これまでは“黒”や“銀”がスタンダードだった一眼レフや一眼タイプのデジタルカメラで、“白”のモデルが相次いで登場している。コンパクトタイプのカメラから、より本格的な写真が楽しめる機種に買い替える女性を狙ったもので、年末商戦では白がトレンドになりそうだ。

  女心つかむもうひとつの策…続々増えるアクセサリー類

 HOYAは10月中旬発売の入門者向けデジタル一眼レフ「ペンタックスK-x」に白色のモデルをラインアップした。1月に発売した「K-m」では白色モデル3000台を世界で限定販売したところ、2週間で完売した。

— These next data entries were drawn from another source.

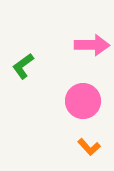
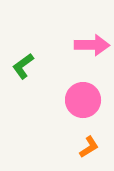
pink circle: moved 1 px up
orange L-shape: rotated 80 degrees counterclockwise
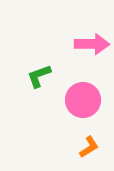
pink arrow: moved 1 px up
green L-shape: moved 16 px right, 10 px down; rotated 16 degrees clockwise
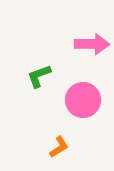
orange L-shape: moved 30 px left
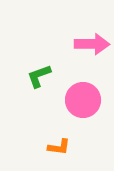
orange L-shape: rotated 40 degrees clockwise
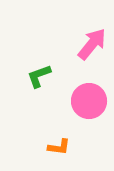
pink arrow: rotated 52 degrees counterclockwise
pink circle: moved 6 px right, 1 px down
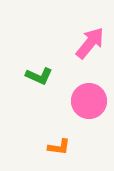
pink arrow: moved 2 px left, 1 px up
green L-shape: rotated 136 degrees counterclockwise
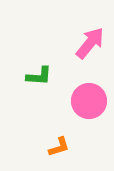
green L-shape: rotated 20 degrees counterclockwise
orange L-shape: rotated 25 degrees counterclockwise
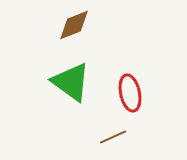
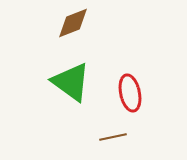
brown diamond: moved 1 px left, 2 px up
brown line: rotated 12 degrees clockwise
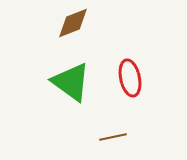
red ellipse: moved 15 px up
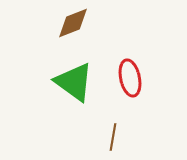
green triangle: moved 3 px right
brown line: rotated 68 degrees counterclockwise
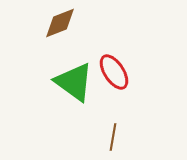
brown diamond: moved 13 px left
red ellipse: moved 16 px left, 6 px up; rotated 21 degrees counterclockwise
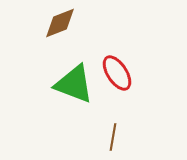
red ellipse: moved 3 px right, 1 px down
green triangle: moved 2 px down; rotated 15 degrees counterclockwise
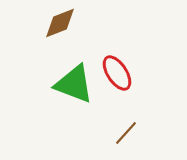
brown line: moved 13 px right, 4 px up; rotated 32 degrees clockwise
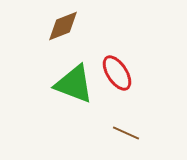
brown diamond: moved 3 px right, 3 px down
brown line: rotated 72 degrees clockwise
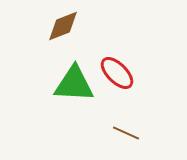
red ellipse: rotated 12 degrees counterclockwise
green triangle: rotated 18 degrees counterclockwise
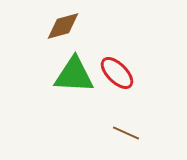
brown diamond: rotated 6 degrees clockwise
green triangle: moved 9 px up
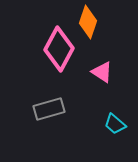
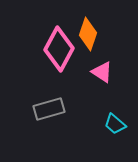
orange diamond: moved 12 px down
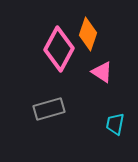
cyan trapezoid: rotated 60 degrees clockwise
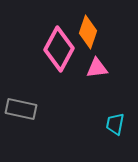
orange diamond: moved 2 px up
pink triangle: moved 5 px left, 4 px up; rotated 40 degrees counterclockwise
gray rectangle: moved 28 px left; rotated 28 degrees clockwise
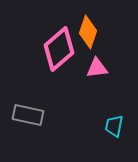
pink diamond: rotated 21 degrees clockwise
gray rectangle: moved 7 px right, 6 px down
cyan trapezoid: moved 1 px left, 2 px down
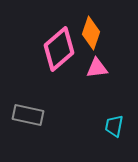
orange diamond: moved 3 px right, 1 px down
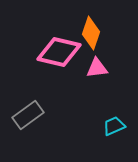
pink diamond: moved 3 px down; rotated 54 degrees clockwise
gray rectangle: rotated 48 degrees counterclockwise
cyan trapezoid: rotated 55 degrees clockwise
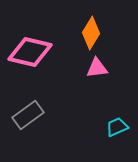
orange diamond: rotated 12 degrees clockwise
pink diamond: moved 29 px left
cyan trapezoid: moved 3 px right, 1 px down
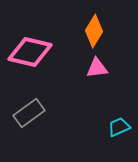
orange diamond: moved 3 px right, 2 px up
gray rectangle: moved 1 px right, 2 px up
cyan trapezoid: moved 2 px right
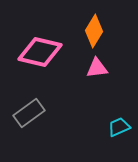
pink diamond: moved 10 px right
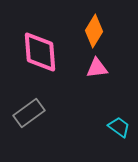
pink diamond: rotated 72 degrees clockwise
cyan trapezoid: rotated 60 degrees clockwise
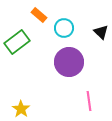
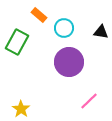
black triangle: rotated 35 degrees counterclockwise
green rectangle: rotated 25 degrees counterclockwise
pink line: rotated 54 degrees clockwise
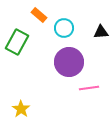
black triangle: rotated 14 degrees counterclockwise
pink line: moved 13 px up; rotated 36 degrees clockwise
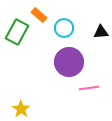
green rectangle: moved 10 px up
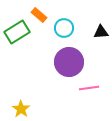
green rectangle: rotated 30 degrees clockwise
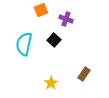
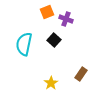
orange square: moved 6 px right, 2 px down
brown rectangle: moved 3 px left
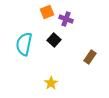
brown rectangle: moved 9 px right, 17 px up
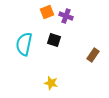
purple cross: moved 3 px up
black square: rotated 24 degrees counterclockwise
brown rectangle: moved 3 px right, 2 px up
yellow star: rotated 24 degrees counterclockwise
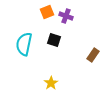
yellow star: rotated 24 degrees clockwise
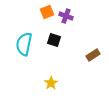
brown rectangle: rotated 24 degrees clockwise
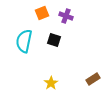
orange square: moved 5 px left, 1 px down
cyan semicircle: moved 3 px up
brown rectangle: moved 24 px down
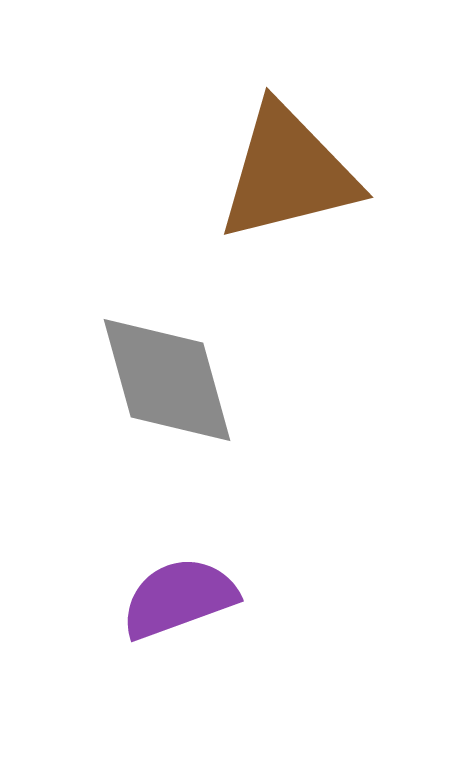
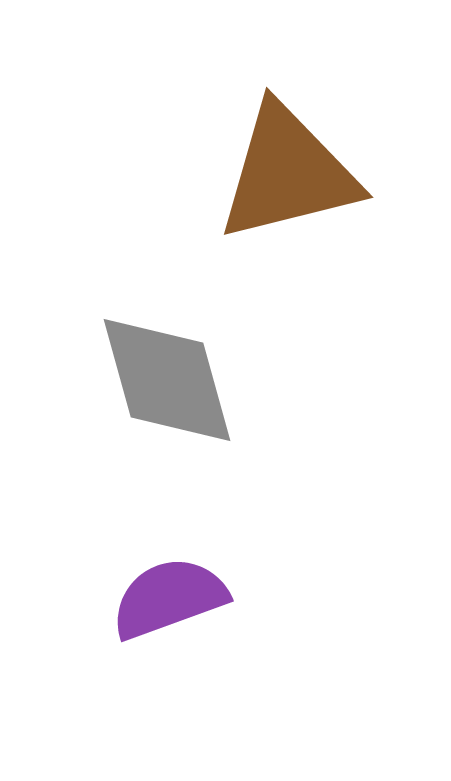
purple semicircle: moved 10 px left
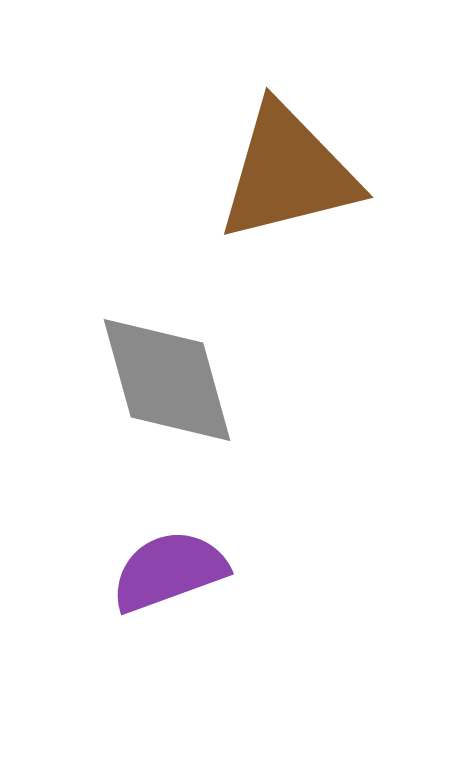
purple semicircle: moved 27 px up
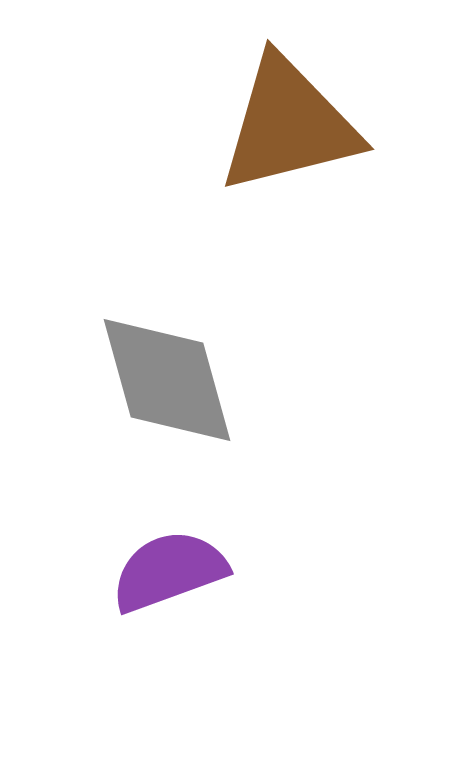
brown triangle: moved 1 px right, 48 px up
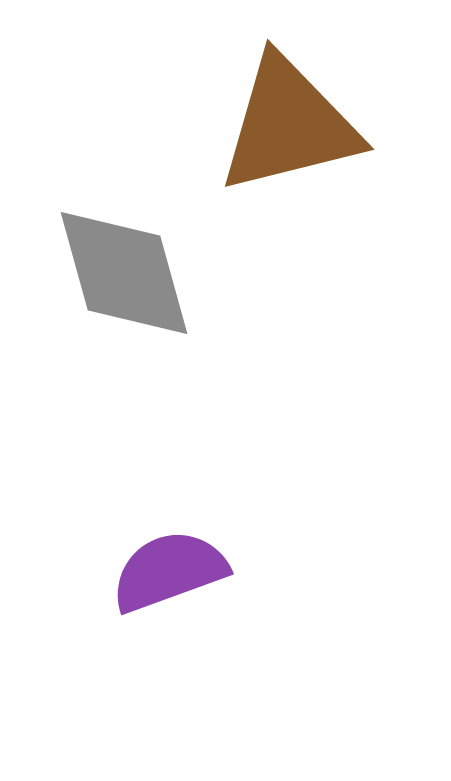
gray diamond: moved 43 px left, 107 px up
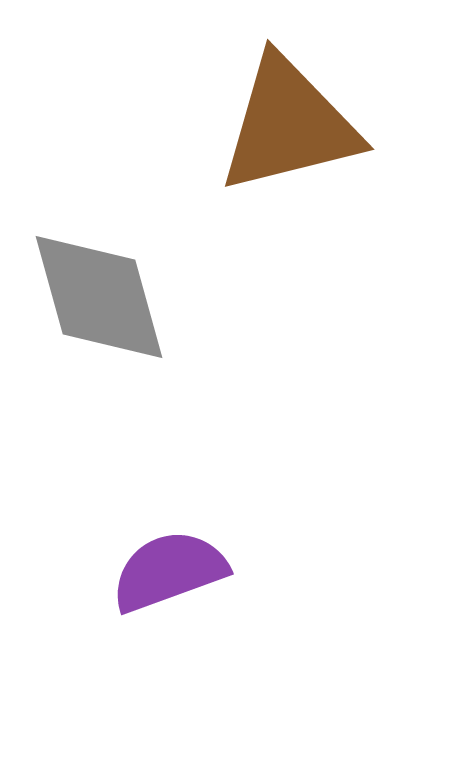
gray diamond: moved 25 px left, 24 px down
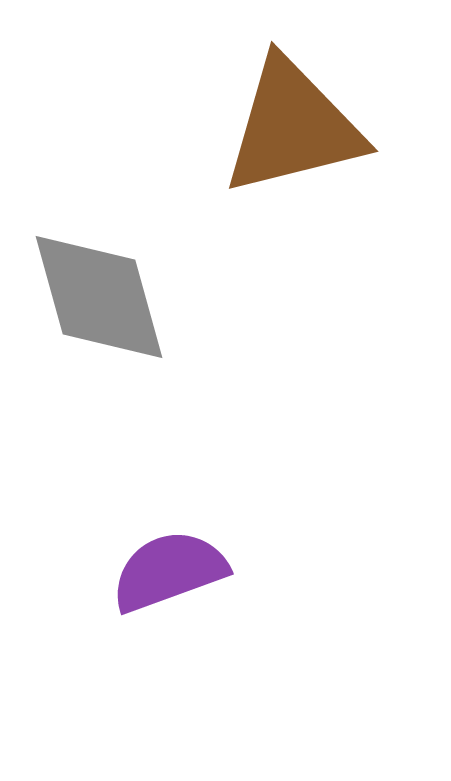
brown triangle: moved 4 px right, 2 px down
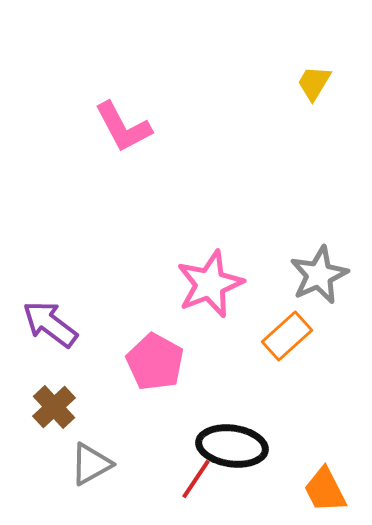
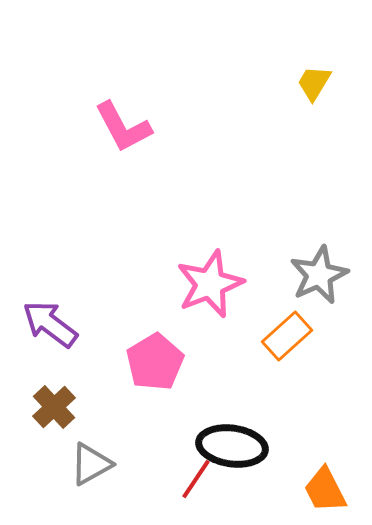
pink pentagon: rotated 12 degrees clockwise
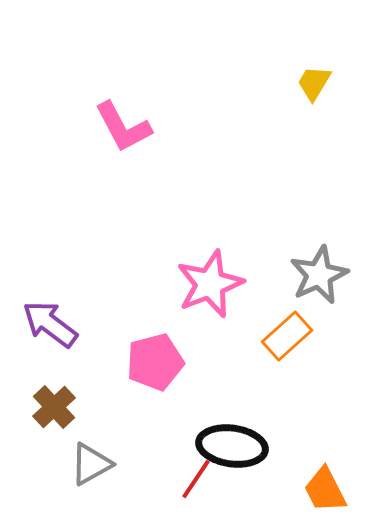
pink pentagon: rotated 16 degrees clockwise
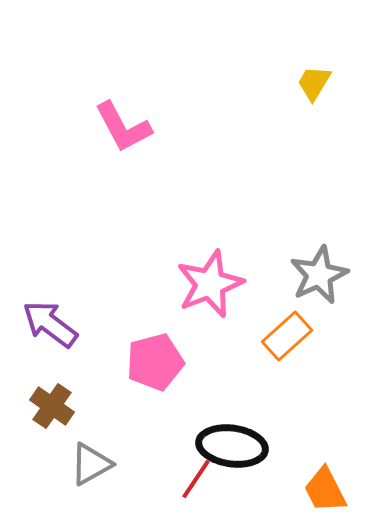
brown cross: moved 2 px left, 1 px up; rotated 12 degrees counterclockwise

 女性購入者は2割程度だったが、「夫婦での購入者が多く、実際の女性使用者はもっと多い」と分析している。これを受け、「K-x」では標準カラーとして白色を採用した。

 パナソニックも18日に発売した一眼タイプの「ルミックスGF1」で白色モデルを設定。「横浜などで開いた体験イベントは3割が女性客で、白色モデルを手にする人の方が圧倒的に多かった」という。

 オリンパスは7月に発売したデジタル一眼「ペンE-P1」で白色モデルを売り出した。「女性がターゲットだったが、男性購入者も多く、相乗効果が出ている」とうれしい誤算も。

 デジカメ市場は、コンパクトからの買い替え需要が高まっており、各社では、白色カメラ投入で、女性の潜在需要をさらに掘り起こしたい考えだ。